El doctor Duarte dejó escapar un gruñido y volvió a ocuparse de su comida. Después del desayuno, doña Dulce llevó a Emília aparte y le dijo que no alentara los arrebatos de su marido, porque el doctor Duarte todavía estaba amargado por las elecciones.
Pero las preocupaciones de doña Dulce eran exageradas, su marido había perdido pocas influencias. Muchas de las familias viejas y muchos de los líderes del Partido Azul le debían dinero, lo cual hacia que fuesen amables con él. Y a pesar de la distracción del Graf Zeppelin, el Partido Verde no había desaparecido del todo. Todavía aparecían ásperos editoriales en el Diario de Pernambuco acerca de los prolongados efectos de la crisis. Aún había grupos de estudiantes opositores, a los que Degas, con la esperanza de reconciliarse con su padre, aseguraba haberse unido. Había vagas alusiones a una posible revuelta. Y el doctor Duarte todavía seguía asistiendo a sus reuniones en el Club Británico, aunque llevaba su insignia del Partido Verde escondida debajo de la solapa. Emília no estaba segura de si la escondía de la mirada pública o de doña Dulce.

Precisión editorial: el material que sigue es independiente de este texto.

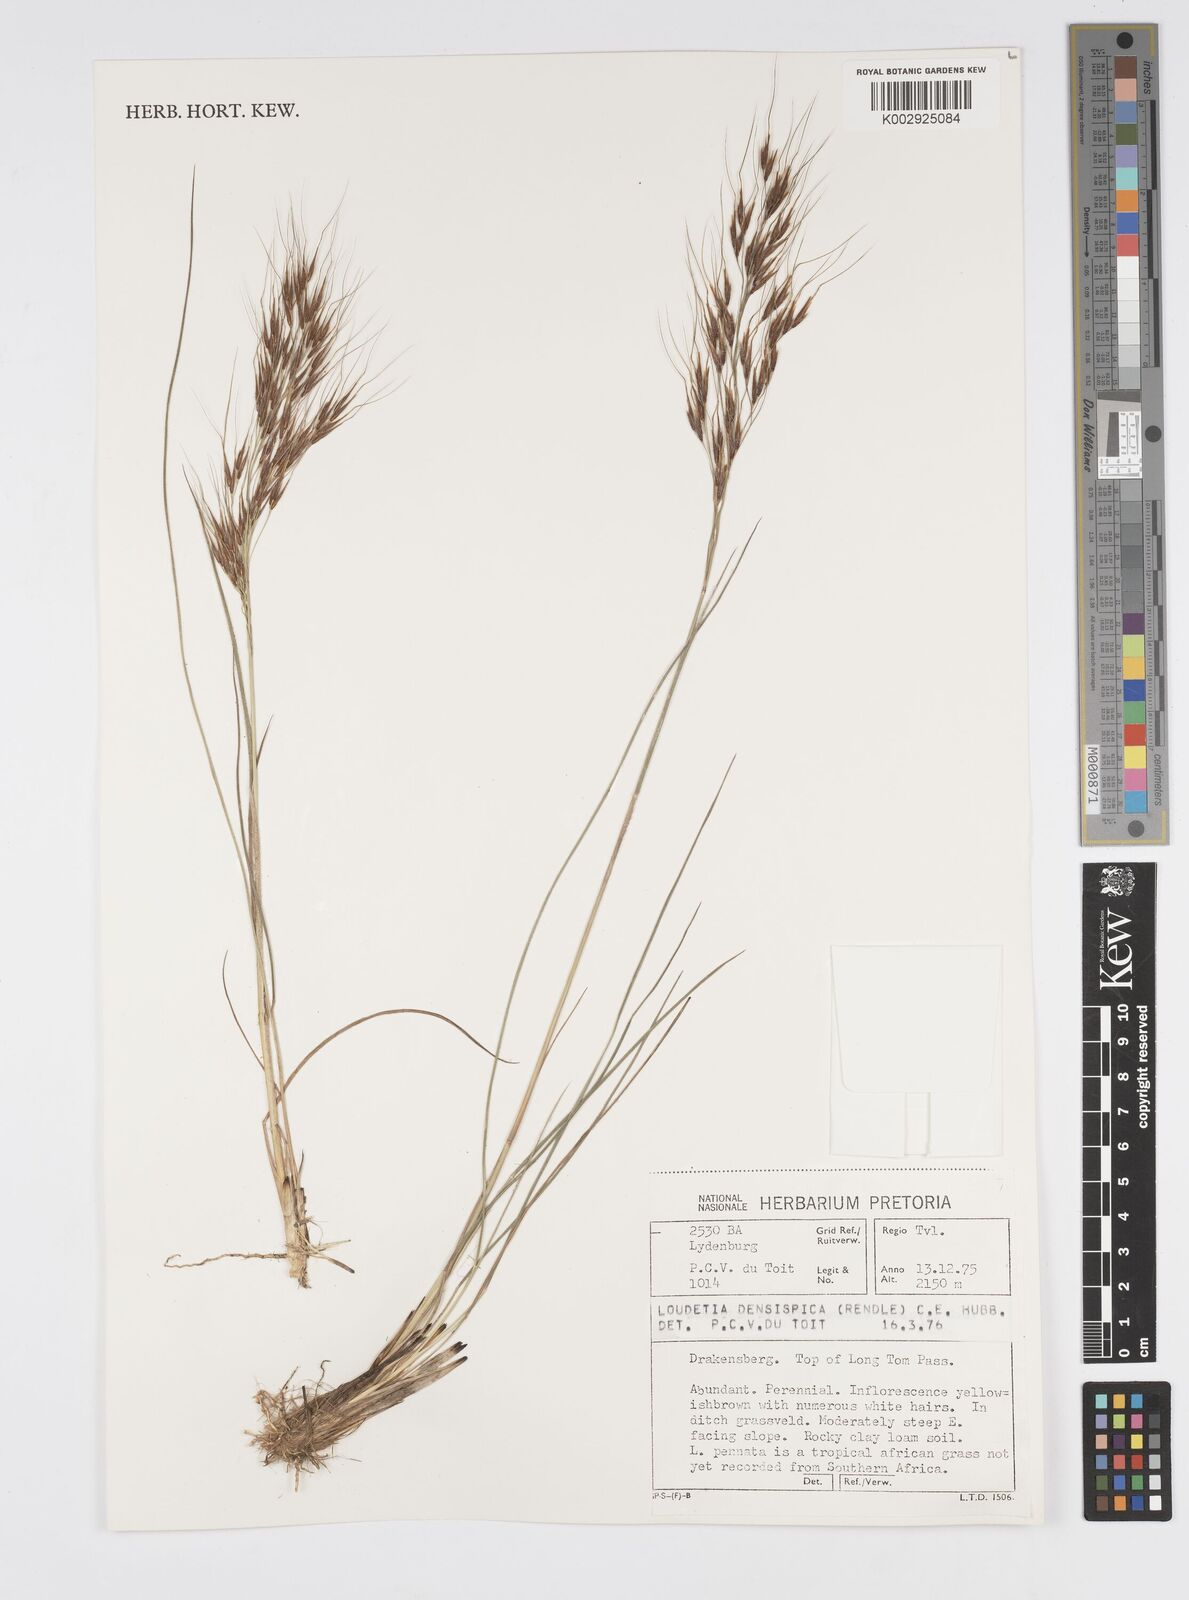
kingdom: Plantae
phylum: Tracheophyta
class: Liliopsida
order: Poales
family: Poaceae
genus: Loudetia
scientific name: Loudetia
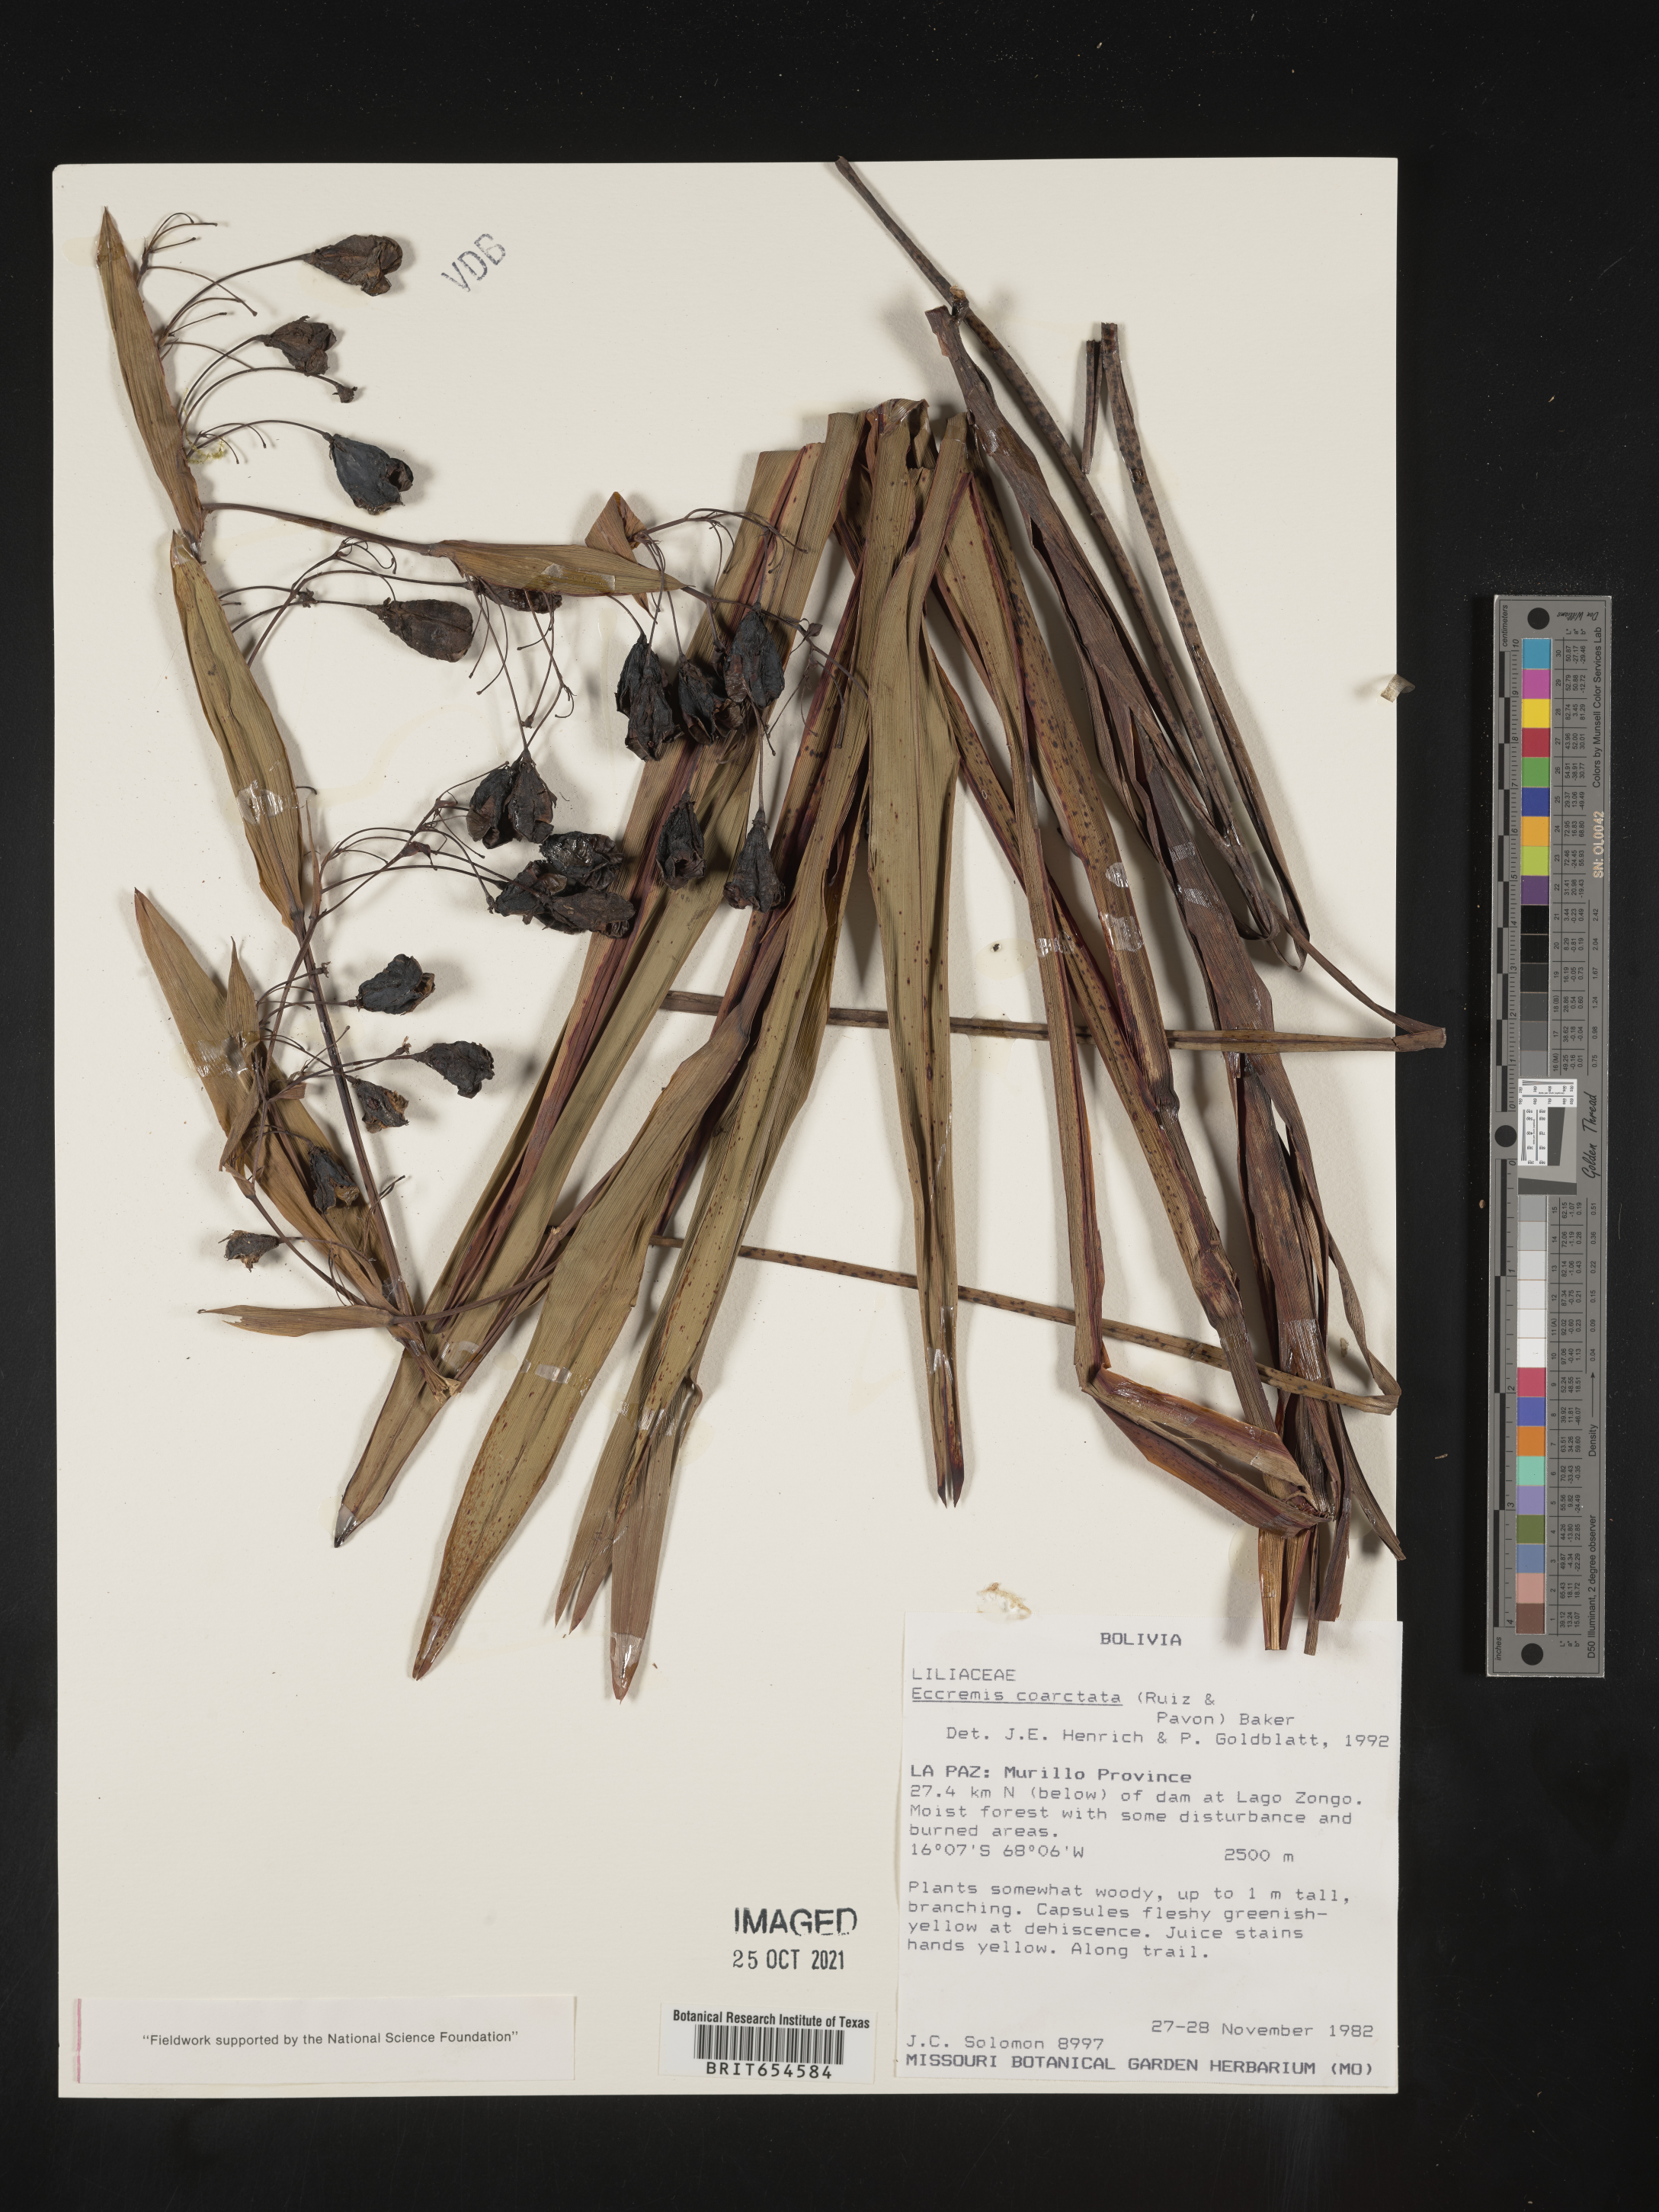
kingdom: Plantae
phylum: Tracheophyta
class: Liliopsida
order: Asparagales
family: Asphodelaceae
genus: Excremis
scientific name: Excremis coarctata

El día del aterrizaje del Graf Zeppelin, Emília descubrió el cierre de oro de la insignia que sobresalía de la solapa del doctor Duarte. El gobierno de la ciudad había dicho que a cualquiera que exhibiera abiertamente el color verde se le prohibiría la entrada a la ceremonia de aterrizaje. No querían agitadores, especialmente en el pabellón de ceremonias, al que los Coelho, junto con el alcalde y las demás familias notables, habían sido invitados para presenciar el aterrizaje de la célebre aeronave. Los bordes del pabellón estaban recubiertos con tela azul y en el centro se veían hileras de sillas blancas de madera. No había nadie sentado en ellas. Había más posibilidades de aliviarse con alguna brisa estando de pie, aunque cuando el viento llegaba era cálido y húmedo como un jadeo. Se veían pañuelos en abundancia. Los hombres se secaban la frente y las mejillas. Las mujeres agitaban abanicos de seda delante de sus rostros. Una pequeña orquesta tocaba en uno de los extremos del pabellón. El sudor corría por el cuello de los músicos y oscurecía la tela de sus camisas. Un camarero con chaqueta blanca de tela tan gastada que parecía gasa puso un vaso de zumo de fruta en las manos de Emília. Lo encontró dulce y templado.
Emília notaba que la tela del vestido se le pegaba en la espalda. Era una de sus creaciones, un vestido amarillo y blanco con cinturón que le llegaba justo debajo de las rodillas.
– Pareces un huevo -le había dicho doña Dulce antes de salir de la casa de los Coelho.
– Parezco Coco Chanel -replicó Emília.